Tutto questo bailamme ha portato l’azienda ospedaliera non universitaria a essere attenzionata:
– dalla magistratura penale, che si è mossa con richiesta al Gup di un rinvio a processo per diversi manager, a firma dei PM Mario Bendoni e Giulia Rizzo, per avere i medesimi co-generato bilanci falsi del 2024 con enorme nocumento del bilancio della sanità regionale e, dunque, del rendiconto regionale consolidato risalente agli anni indagati; –
– da quella contabile che ha rappresentato nelle sue comunicazioni formali: falso ideologico in atto pubblico; mancata contabilità separata per i quattrini incassati con l’extramoenia; falsi nei bilanci reiterati; un sostanziale buco di ben oltre 10 milioni di euro per crediti appostati ma mai incassati.
La cosa non si è fermata qui, la richiesta di processo per sedici indagati va avanti. Un esercito di manager e componetne dei collegi sindacali al quale la Giustizia chiede il conto di una voragine di passività prodotte in dieci anni che, a conclusione, varrà il risarcimento di un danno più consistente del “buco” emerso nel percorso istruttorio.
Per intanto un gran lavoro ricognitivo da cui fare emergere il valore del patrimonio netto negativo, cui dovrà impegnare tutti i saperi del neonominato commissario Livio Tanchida.

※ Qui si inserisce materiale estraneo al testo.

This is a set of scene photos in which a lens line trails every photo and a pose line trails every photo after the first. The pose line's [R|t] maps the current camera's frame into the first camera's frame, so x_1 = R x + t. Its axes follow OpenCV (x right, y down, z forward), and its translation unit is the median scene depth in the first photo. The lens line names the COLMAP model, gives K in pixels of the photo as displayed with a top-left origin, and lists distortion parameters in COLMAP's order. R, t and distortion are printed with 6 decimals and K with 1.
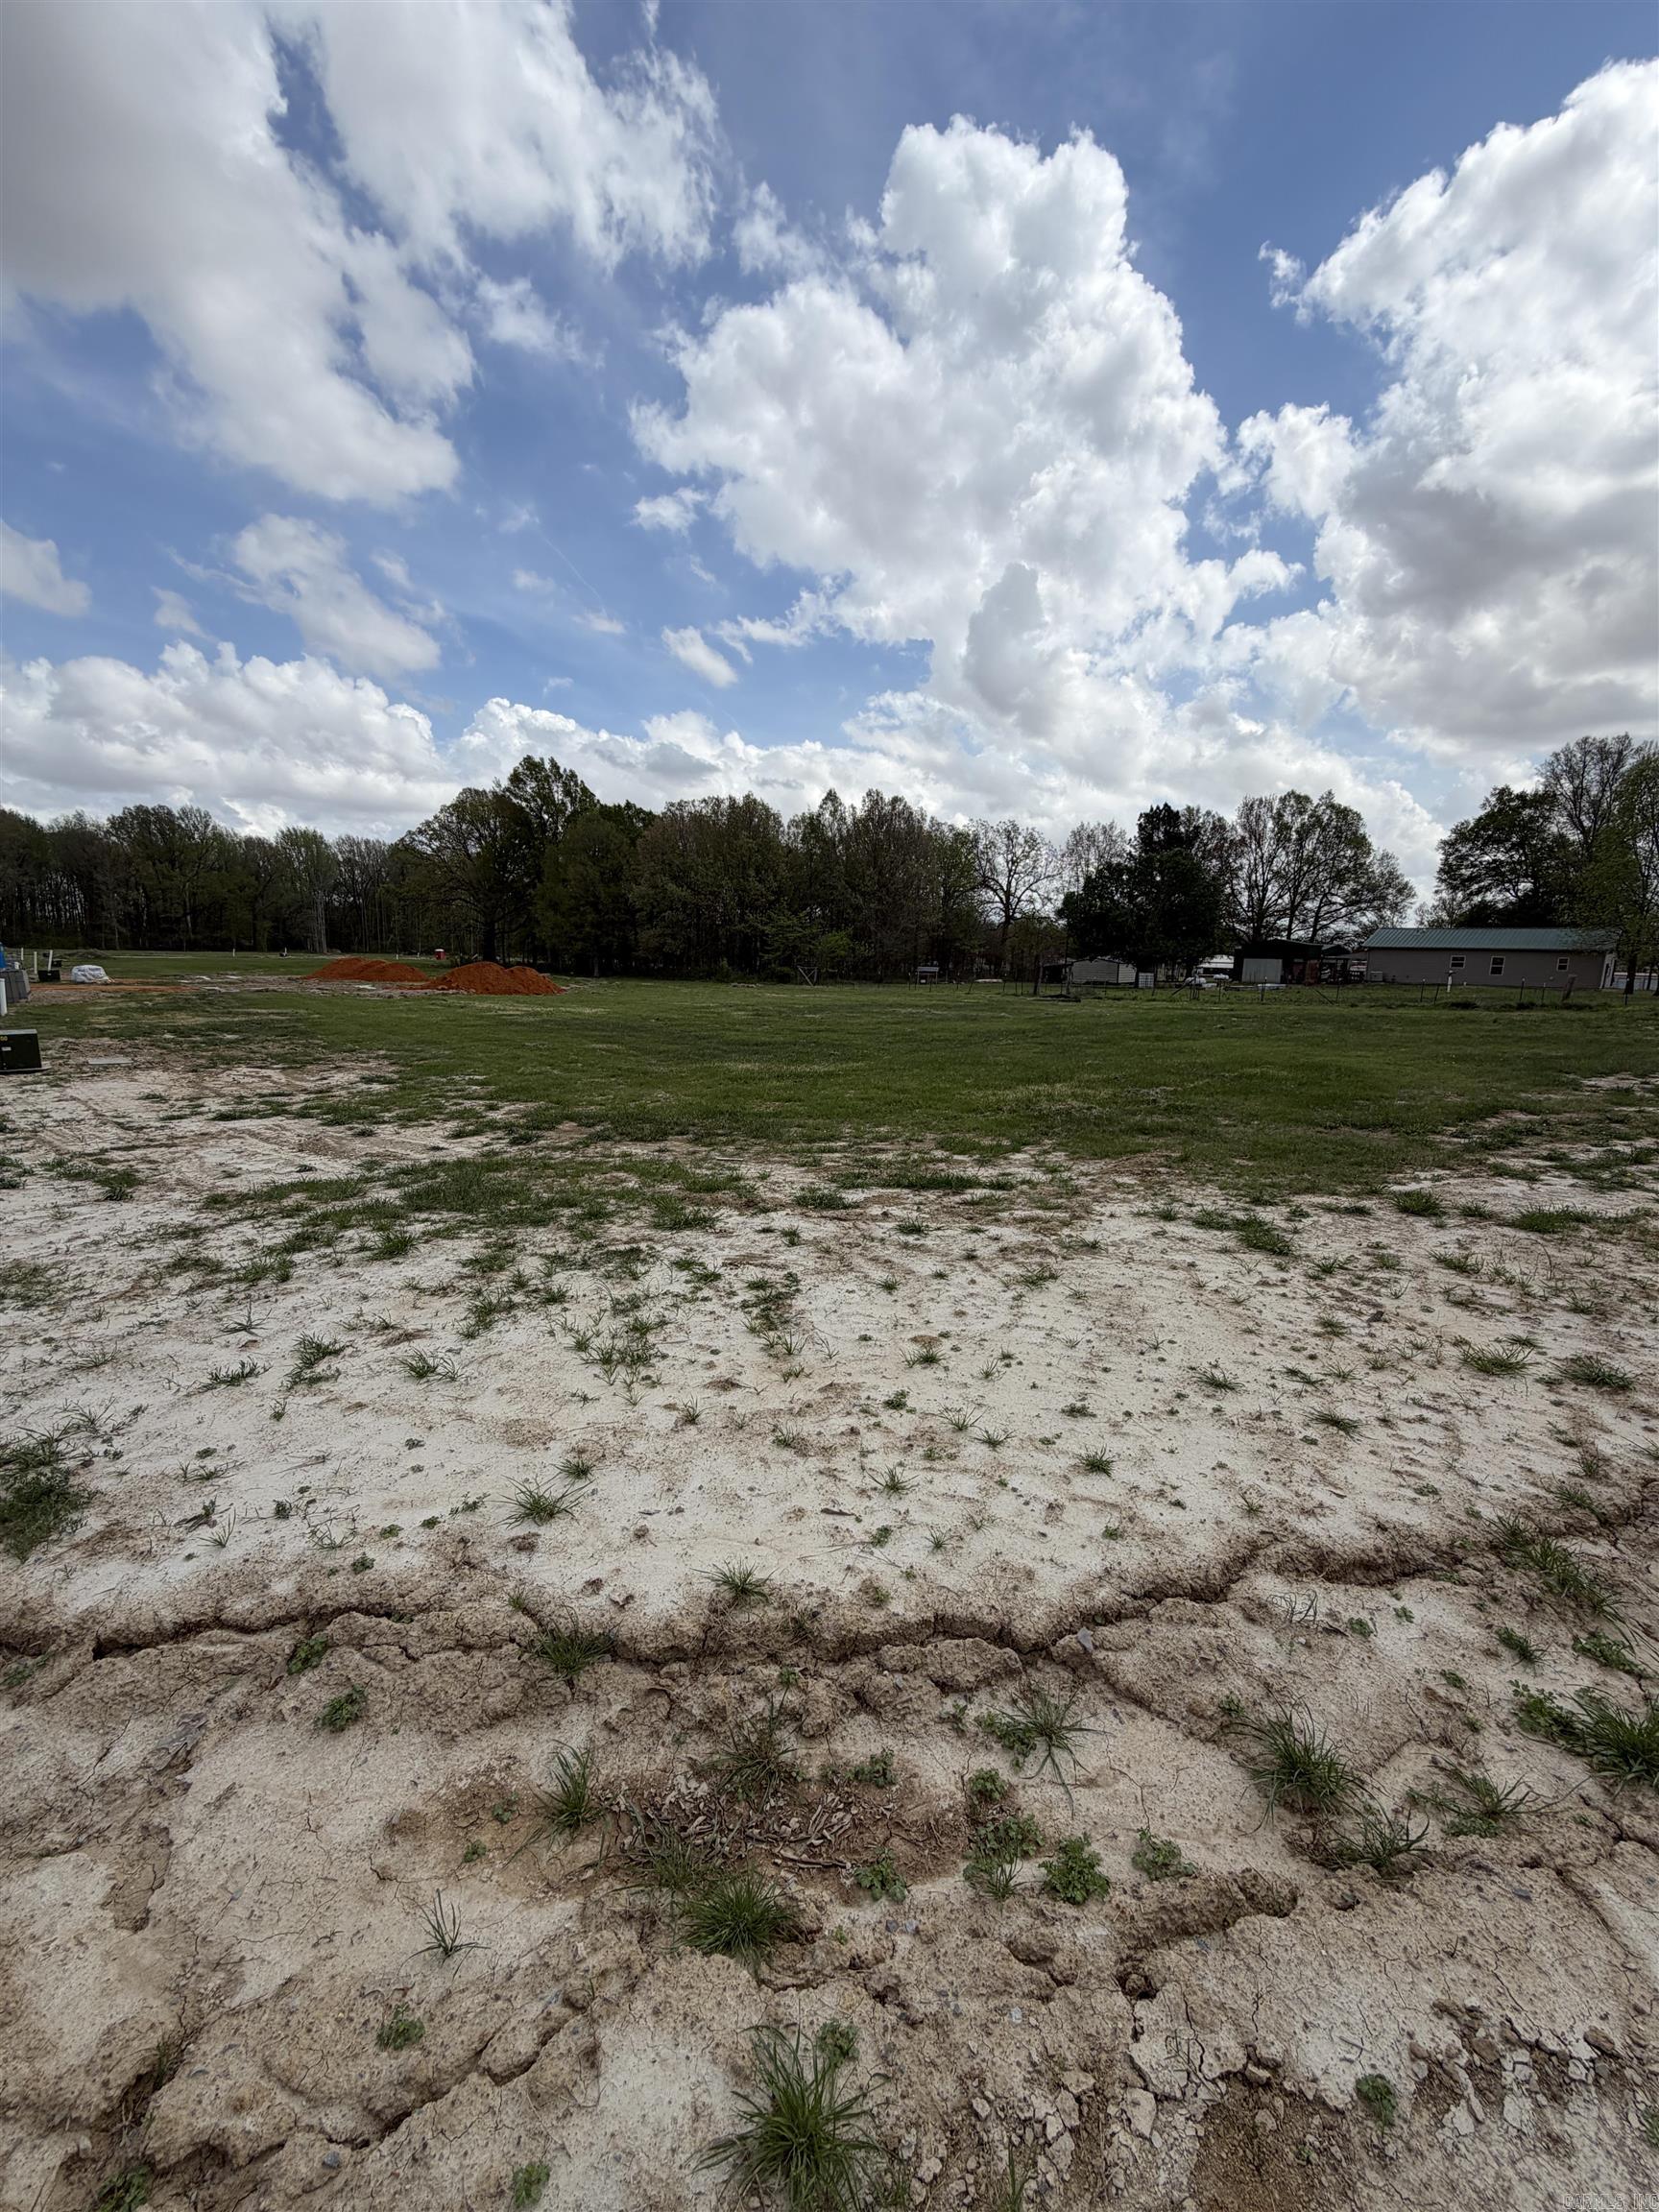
lens RADIAL K [[937.8, 0, 829.5], [0, 937.8, 1106.0], [0, 0, 1]] dist [0.000318, 0.000126]
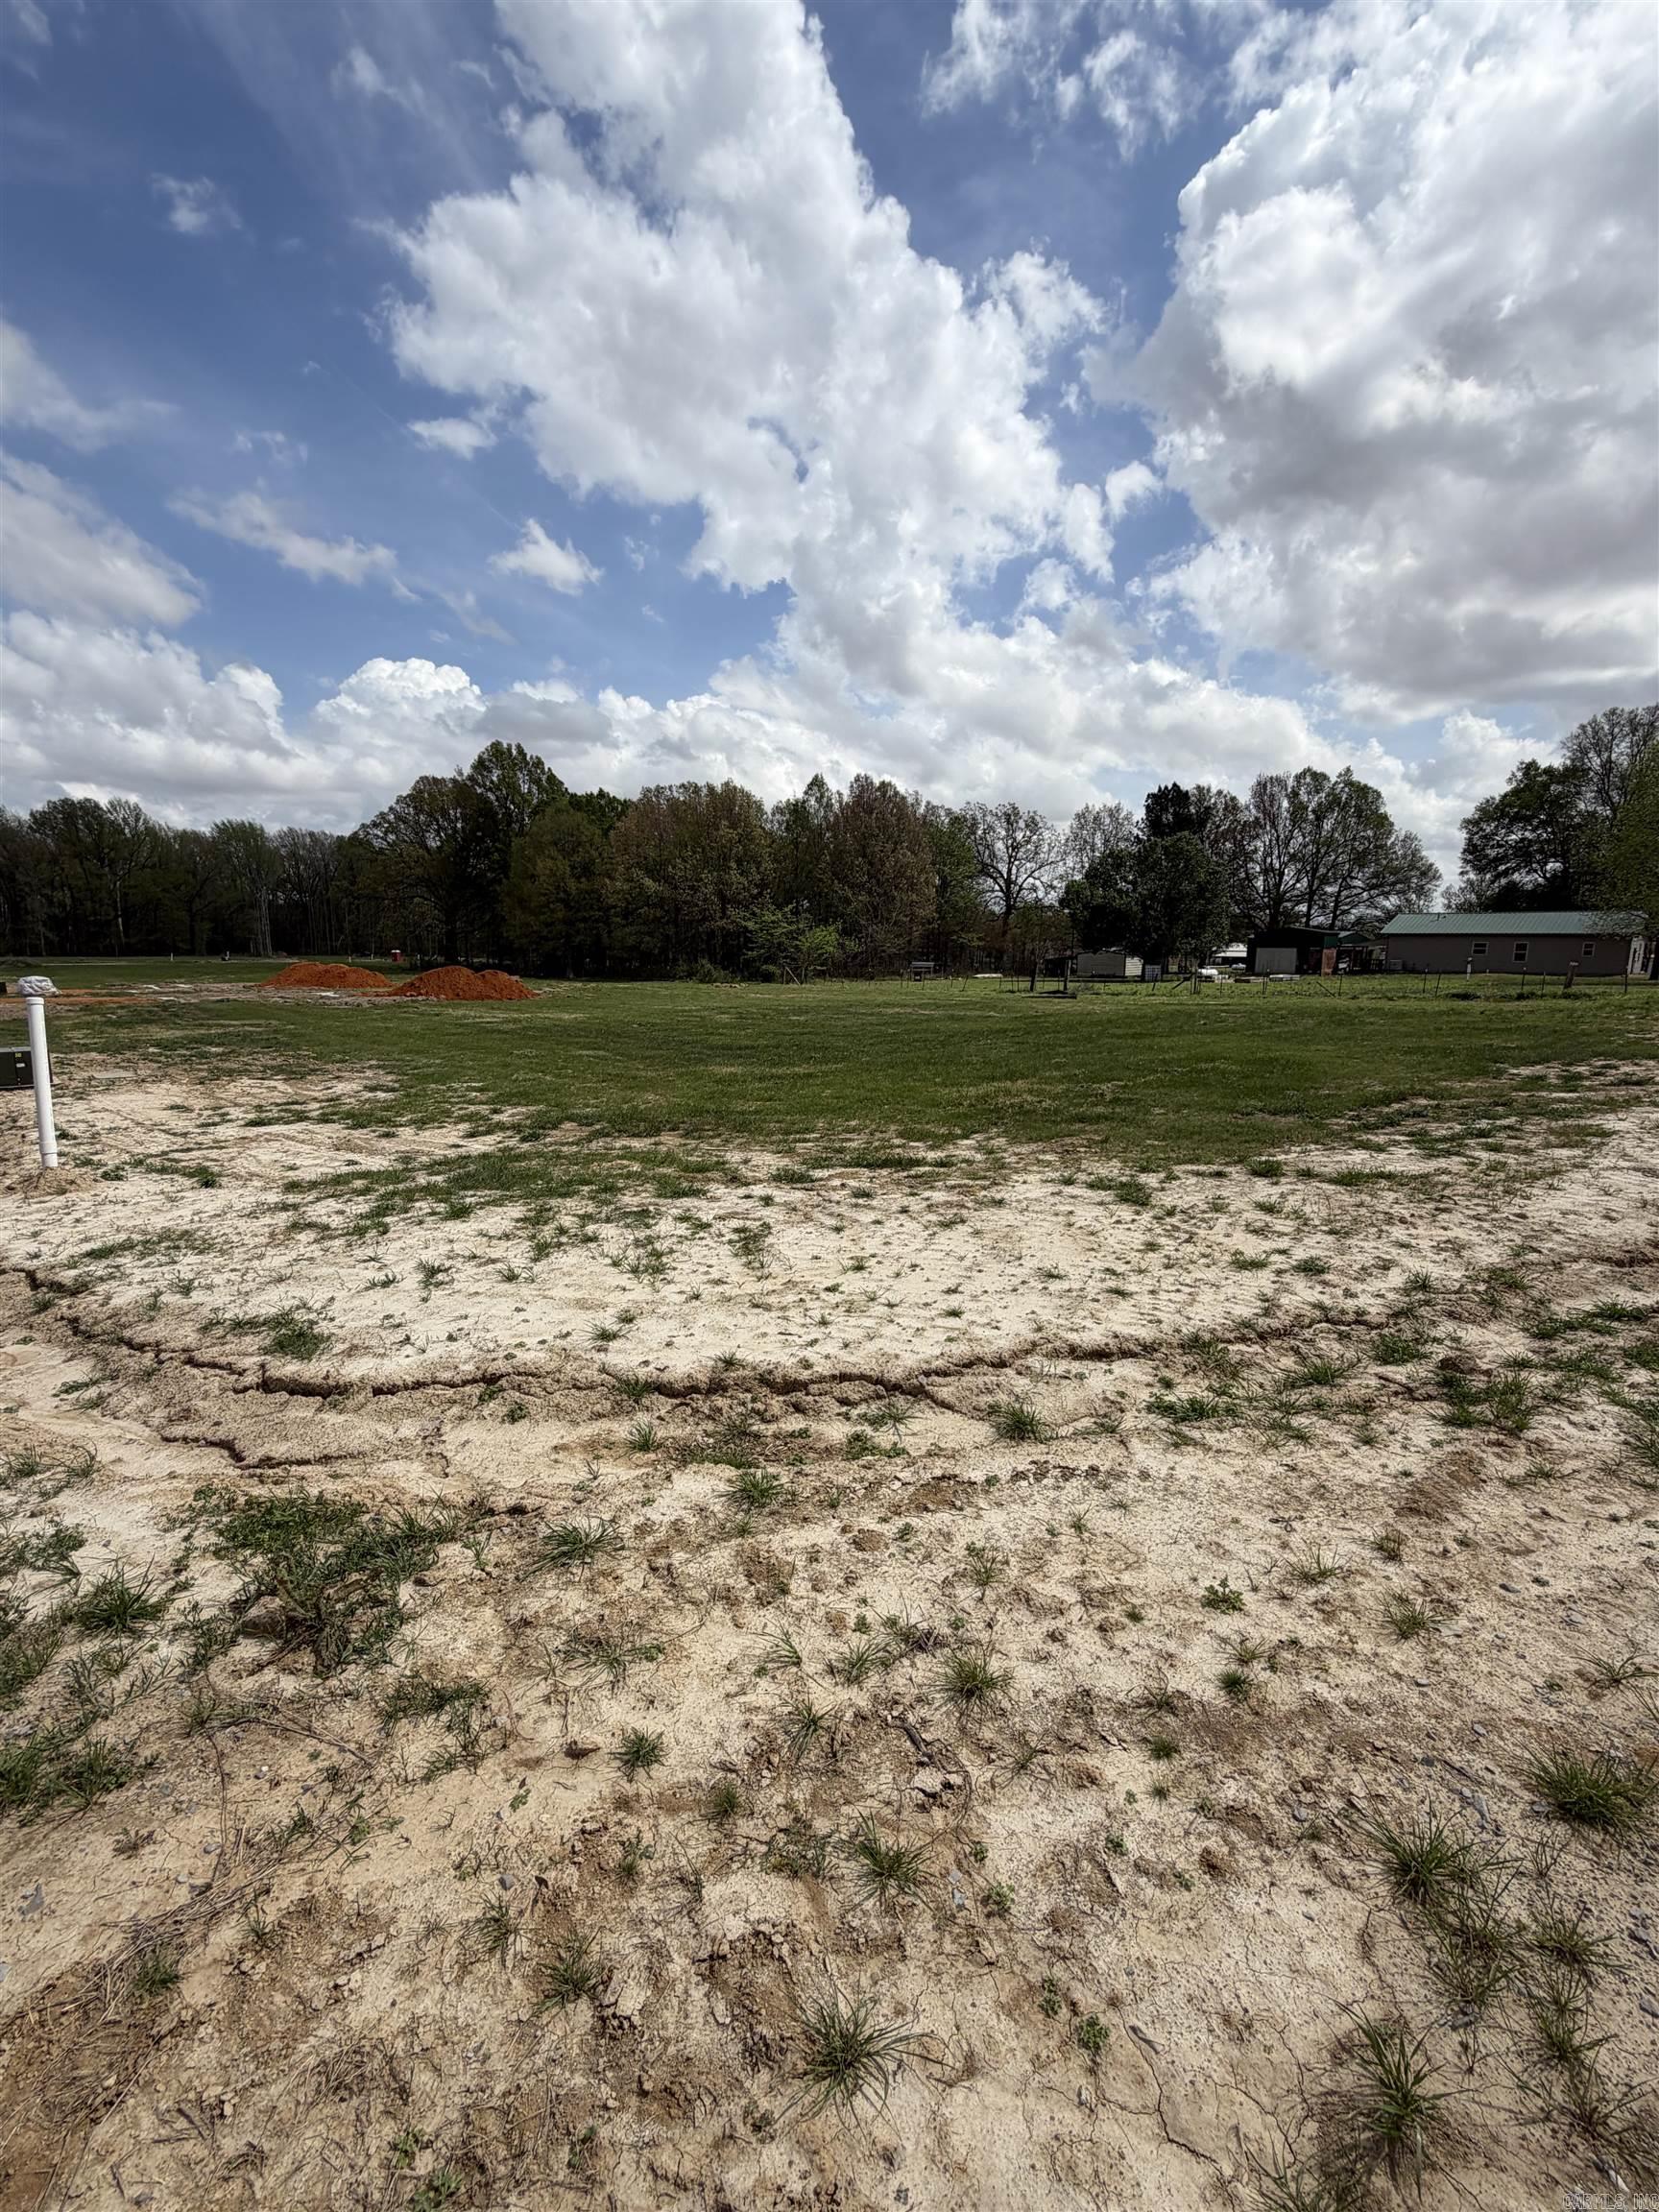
lens RADIAL K [[1042.0, 0, 829.5], [0, 1042.0, 1106.0], [0, 0, 1]] dist [-0.000642, -0.000050]
pose [[0.999840, -0.017125, 0.005237, 0.018922], [0.017166, 0.999821, -0.007966, 0.011489], [-0.005099, 0.008054, 0.999955, -0.199481]]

La ricetta è il cambiamento radicale
A ben vedere, l’Italia della sanità è il peggiore esempio ovunque della cattiva gestione: quella passata per il massimo spreco di risorse; l’attività inutile degli organi di revisione aziendale e regionali; l’inattività dei sindacati posti anche essi a tutela del patrimonio pubblico nell’interesse dei lavoratori; di controlli periodici della giustizia contabile spesso superficiali; una responsabilità gestoria non affatto illuminata inquinata da management incapaci e da decisori pubblici complici della malagestio; un uso clientelare e smoderato dell’accreditamento ben oltre i limiti di un fabbisogno relativo del ricorso al privato, spesso mai verificato.